*Source extract:*
[START]

The Art of Business Storytelling

business storytelling

Storytelling is the essence of all narratives these days. Everyone has a story to tell. Examples are micro stories in a blog or article. Then, there are moral stories for lesson purposes. School teachings are filled with stories from physics experiments to economy classes. I can still remember the story behind Einstein’s theory of relativity experiment even if I have little to no idea what the theory is.

Why is that? Stories push us to create our own form of imagination and visuals, walking through the scenes in our head. Stories create a process of engagement and activity that helps us remember.

Why do Businesses need Stories?

Weather it is in the form for praise, examples, narrative or morals, we tell stories in our everyday life. Stories inspire us to take action, be proactive. This is where businesses are in need. They need their customers to remember them and take action while at it.

Take for example a website or business that brings factual information to their customers with credible sources. They can persuade their audience, their target, of the product but can the information be inspiring enough to convert? Answer that question for yourself.

The business talks about the benefits of their product which may seem agreeable to the reader or potential customer but will it trigger their desire to get the product for themselves?

What sells?

Tell the user why they must buy your product: the benefits.
– 2020 calendar with inspirational motifs to steer away from everyday procrastination.

[END]

*Supplied entries:*
[START]

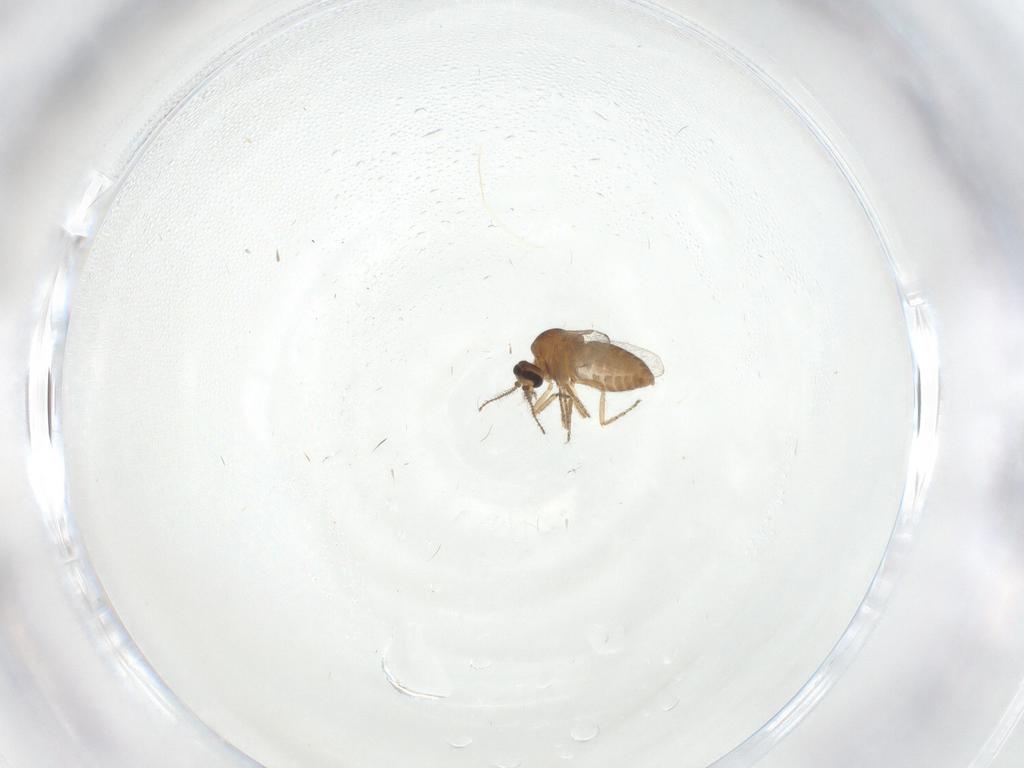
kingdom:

[END]
[START]

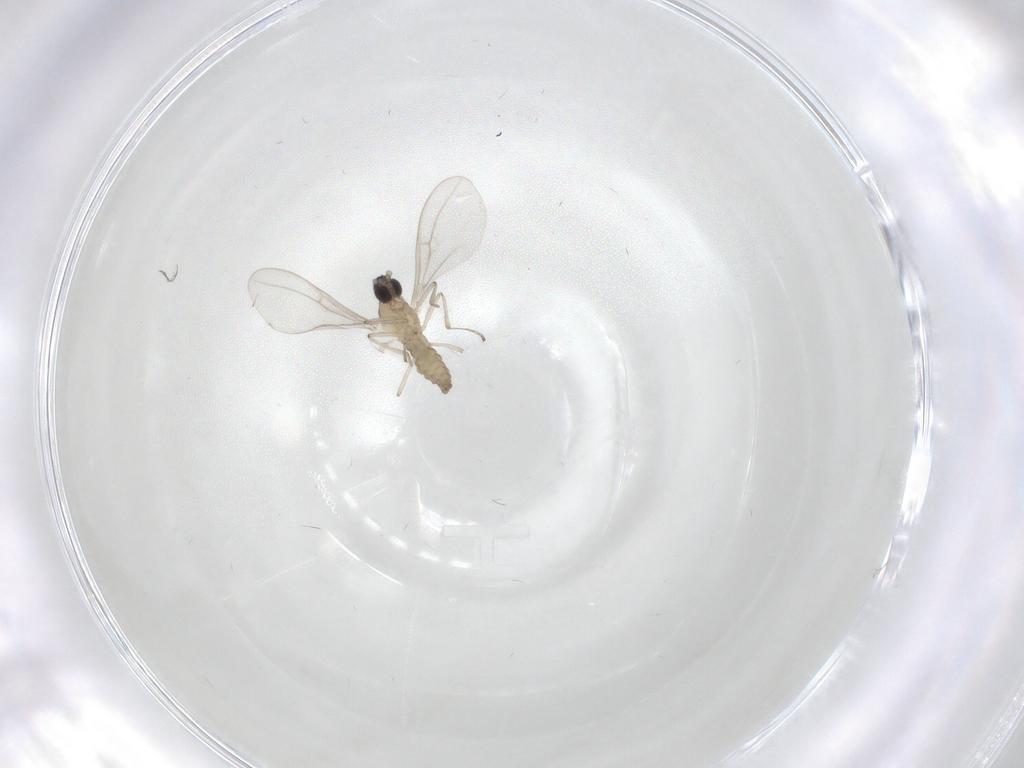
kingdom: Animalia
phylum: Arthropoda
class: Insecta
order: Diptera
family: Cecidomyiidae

[END]
[START]

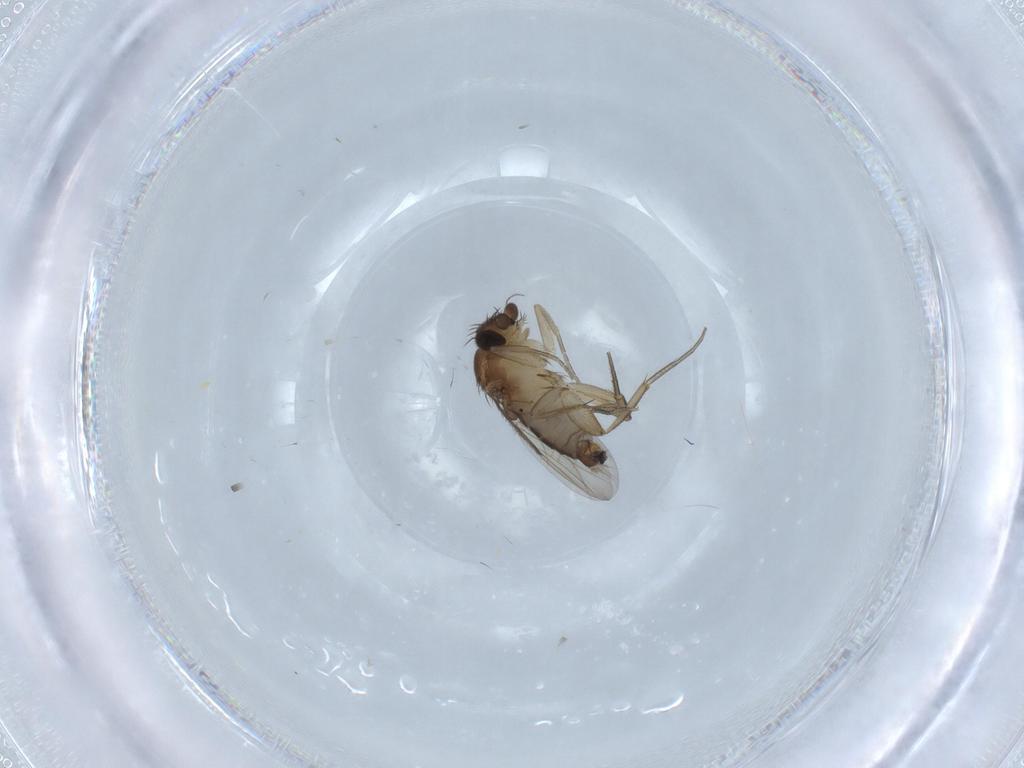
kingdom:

[END]

*Stated task 1:*
From the business storytelling text, list the forms that stories take according to the sentence beginning "Weather it is in the form for praise".
*Stated task 2:*
Echo the passage of the business storytelling text between "The Art of Business Storytelling" and "the theory is.", inclusive.

*Final answer 1:*
praise, examples, narrative, morals

*Final answer 2:*
The Art of Business Storytelling

business storytelling

Storytelling is the essence of all narratives these days. Everyone has a story to tell. Examples are micro stories in a blog or article. Then, there are moral stories for lesson purposes. School teachings are filled with stories from physics experiments to economy classes. I can still remember the story behind Einstein’s theory of relativity experiment even if I have little to no idea what the theory is.